As Sri Lanka slumped to their second consecutive defeat there was evidence in a lack of desperation to win. No game of cricket goes completely to plan. The opposition is there to spoil your plans. The pitch is there to provide the challenges. These and much more have to be conquered to achieve a victory.
The pitches produced for games one, two and three got progressively less conducive for batting. They did not get exceptionally bowler friendly, but simply got tougher to score runs on.
|T.M. Dilshan is having a very lean spell at present.
No question the pitch for the opening game was better for batting. Sanath Jayasuriya led the charge and the Sri Lankans got to the sizeable score acquired by their opponents. It was typically a surface like at home. Little lateral movement, not too much bounce and coming onto the bat at a reasonable pace. The end result was a very comfortable victory for Sri Lanka. On the next occasion, it required more grafting. A collection of singles and two’s, as opposed to crashing boundaries was the requirement. They almost got it right, but in the end were twenty to twenty five runs short. The black caps scraped through in the very last delivery with just a wicket to spare. Twenty more runs would have been more than adequate.
The third game was a disaster. The team management decided to rest their leading quicker men. Had they not had any injury, resting both at one go was not a wise move.

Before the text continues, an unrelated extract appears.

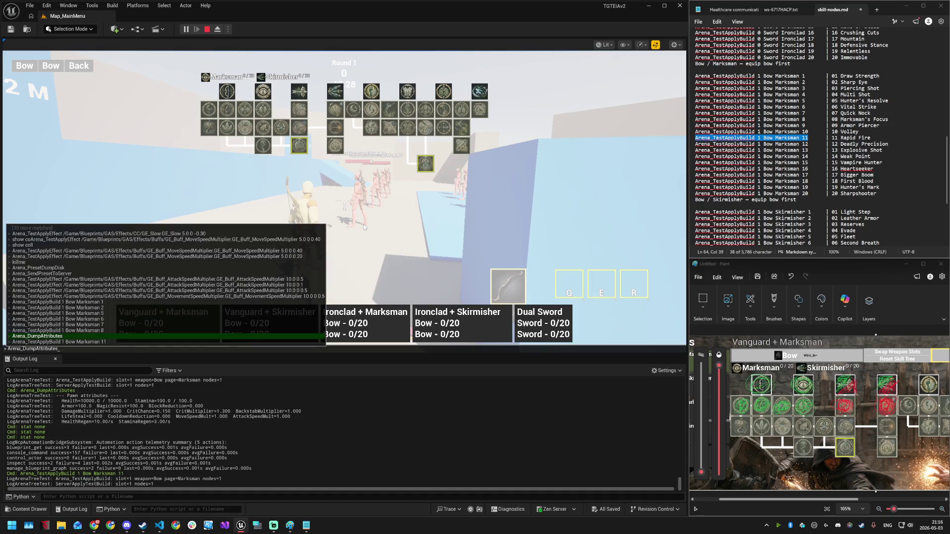
key(Return)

They also decided to leap frog Marvan Atapattu from number five to number three. Whatever the reasons for that decision, it is time to settle down to a definite numbers one to six.
In his story at the crease Atapattu played some delightful strokes. The manner in which he played also indicated that there were runs to be scored on the pitch. His driving on the off side both on the front and back foot was a treat to watch. He flicked a ball in the air, to square leg and was caught. Caught was the manner in which eight of the Sri Lankan batsman were dismissed. The other two were run-out!

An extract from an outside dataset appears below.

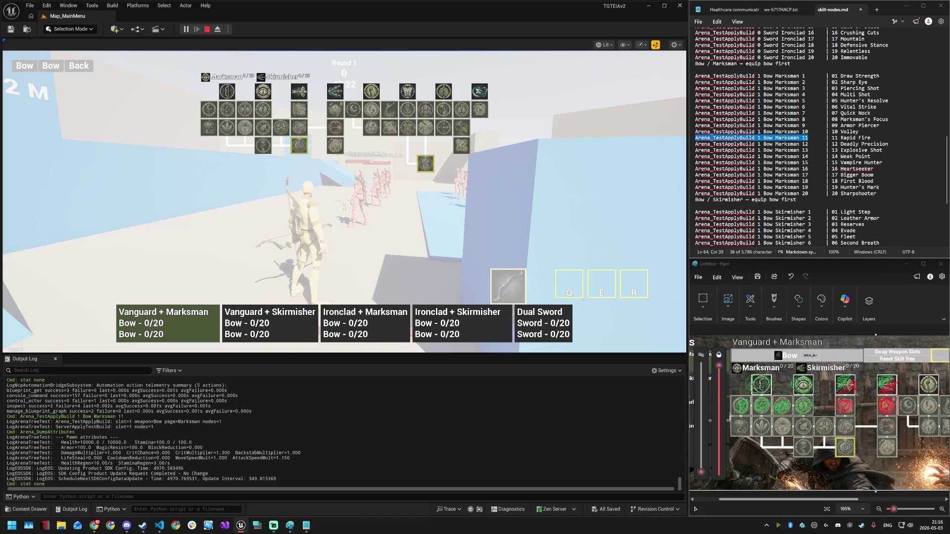
click(390, 241)
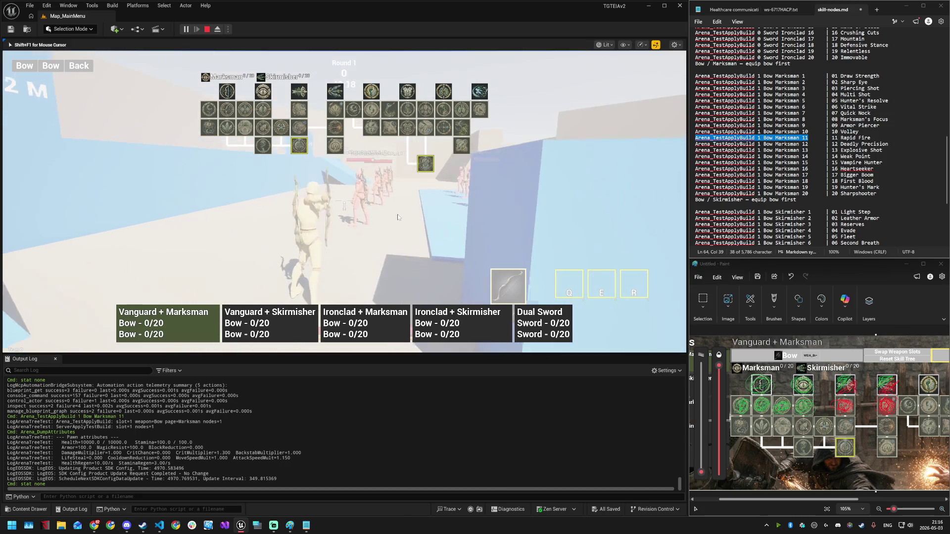
click(413, 198)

The New Zealand bowlers quickly adjusted the length they were bowling. Realizing that the Sri Lankans were getting onto the front they pulled the length back and also used the slower delivery cleverly. The Sri Lankan batsmen did not adjust. They continued to play almost in the manner they did in the first ODI and hence eight batsmen out caught.
To add to their woes two of their leading batsmen were run out. Dilshan was involved in both and he must take the rap on the knuckles. In the first instance he pushed the ball not too wide to Vettori at short mid wicket and took off challenging the left arm of the New Zealand Captain. Jayawardena trusting his partners judgment responded, only to fall short of the crease.
Next Dilshan drove powerfully to the left of Hemish Marshall and charged for a run. Marshall threw himself full stretch brought off a brilliant save, picked himself up in one movement sent in a powerful return. Dilshan who had charged out could not get back in time. Basic errors were committed. Initially in not calling and secondly for not waiting to check if the ball was fielded. It is a major problem at all levels of cricket. In Sri Lanka that players do not adhere to making the simple calls of yes, No and Wait. It is part of batting and means much in terms of avoiding run outs and collecting some additional runs. A score of 112 runs was just not good enough on that pitch.
Sri Lanka are playing seven batsmen in their team. On the tough occasions, two or three must put their hands up to stick through the difficult times and build a respectable score. There is no purpose of picking batsmen on reputation or simply because they bat in the top order. They must score runs, make their contribution consistently. It is time for Sri Lanka to pull up their socks!